Berdasarkan data dihimpun, kejadiannya berlangsung Minggu (2/7), sekitar pukul 21.00, di simpang PT Galtam, Desa Lubuk Mas, Kecamatan Rawas Ulu, Kabupaten Muratara. Dimana, korban bersama tersangka dan satu keluarga lainnya hendak pulang ke rumah dengan mengendarai mobil Daihatsu Xenia

“Saat di tengah jalan, pelaku menurunkan anggota keluarganya dengan alasan ingin pergi bersama korban. Karena takut dengan pelaku yang memiliki senpira, jadi keluarganya itu turun,”  kata Kapolres Musirawas AKBP Pambudi melalui Kasat Reskrim AKP Satria Dwi Dharma didampingi Kanit Pidum Ipda Berthu.
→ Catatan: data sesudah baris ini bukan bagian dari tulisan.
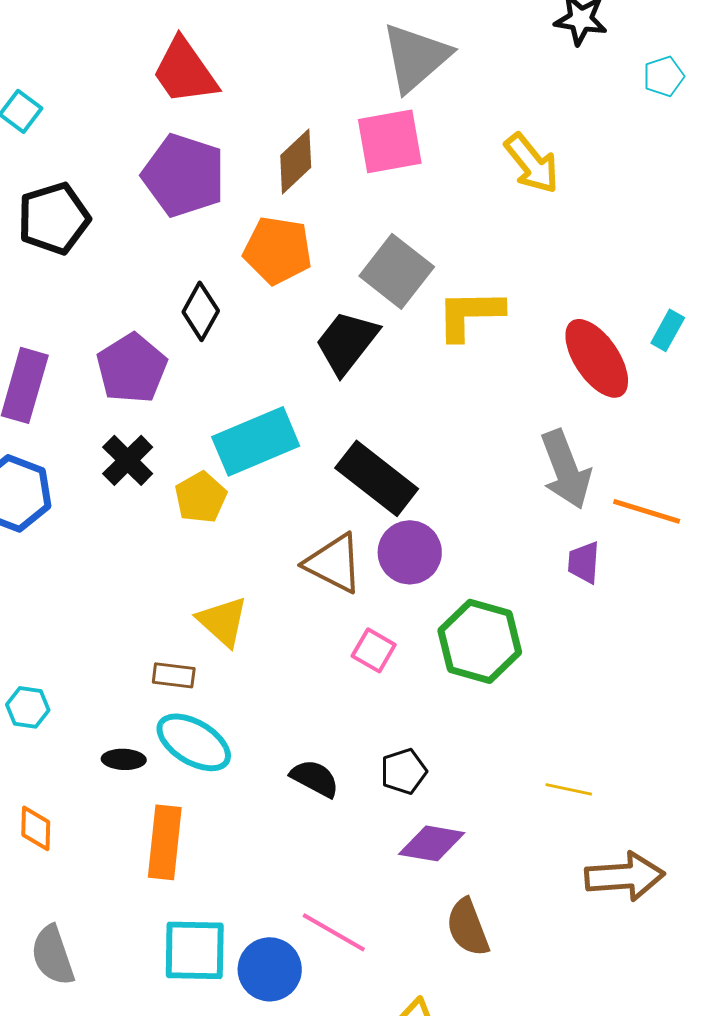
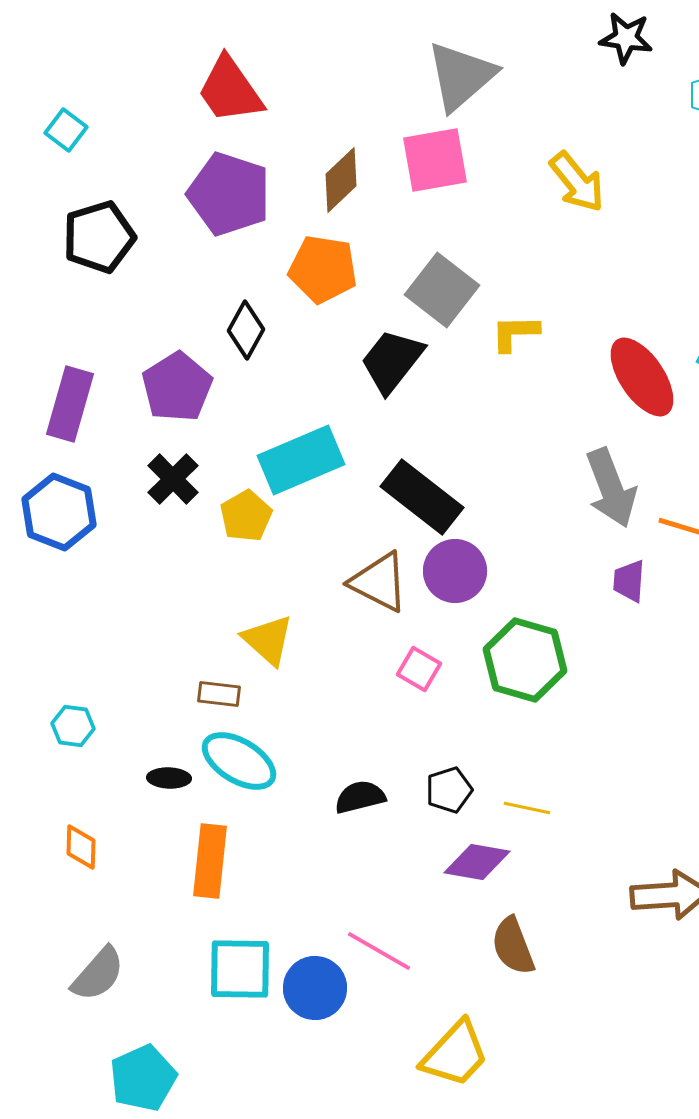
yellow L-shape: (470, 314) -> (515, 333), size x0.7
black semicircle: (315, 778) -> (360, 797), turned -42
yellow line: (569, 789) -> (527, 808), moved
gray semicircle: (53, 955) -> (98, 974), turned -120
Saat berdua itulah, lanjut Satria, tersangka memperkosa korban dengan terlebih dahulu mengancam menggunakan pisau dan merobek bajunya serta sempat melukai tangan korban hingga berdarah. Setelah korban tidak berdaya, Saiful pun melancarkan aksinya secara berulang kali.

“Setelah puas menyetubuhi, korban diturunkan dipinggir Jalan Lintas Sumatera (Jalinsum) dan ditinggalkan sendirian. Keluarga korban yang tidak terima melaporkan kejadian tersebut ke Polres Musirawas,” kata Kasat.

Usai menerima laporan, serta melengkapi administrasi penyidikan, pihaknya pun langsung menetapkan Saiful sebagai tersangka dan melakukan pengejaran terhadapnya. Hingga akhirnya berhasil diringkus di tempat persembunyiannya.

“Dalam pencarian, tersangka ini tergolong licin hingga baru berhasil kita tangkap tadi. Saat penangkapan, dia juga sempat memberikan perlawanan, namun berkat kesigapan anggota dia berhasil diringkus. Selain tersangka, kita mendapatkan sepucuk senpira laras pendek lengkap dengan tiga amunisi kaliber 9 mm,” tuturnya.

Pelaku dan barang bukti pun, kini sudah diamankan di Mapolres Musirawas dan berdasarkan hasil penyidikan sementara, tersangka ditetapkan melanggar Pasal 285 KUHP dengan ancaman kurungan 12 tahun penjara.

“Kami masih mendalami terkait kepemilikan senpira dan keterlibatan tersangka dengan tindak pidana lainnya. Tersangka mengakui tega memperkosa, karena terpengaruh narkotika jenis sabu-sabu,” ungkapnya. korankito.com/dhia/depe.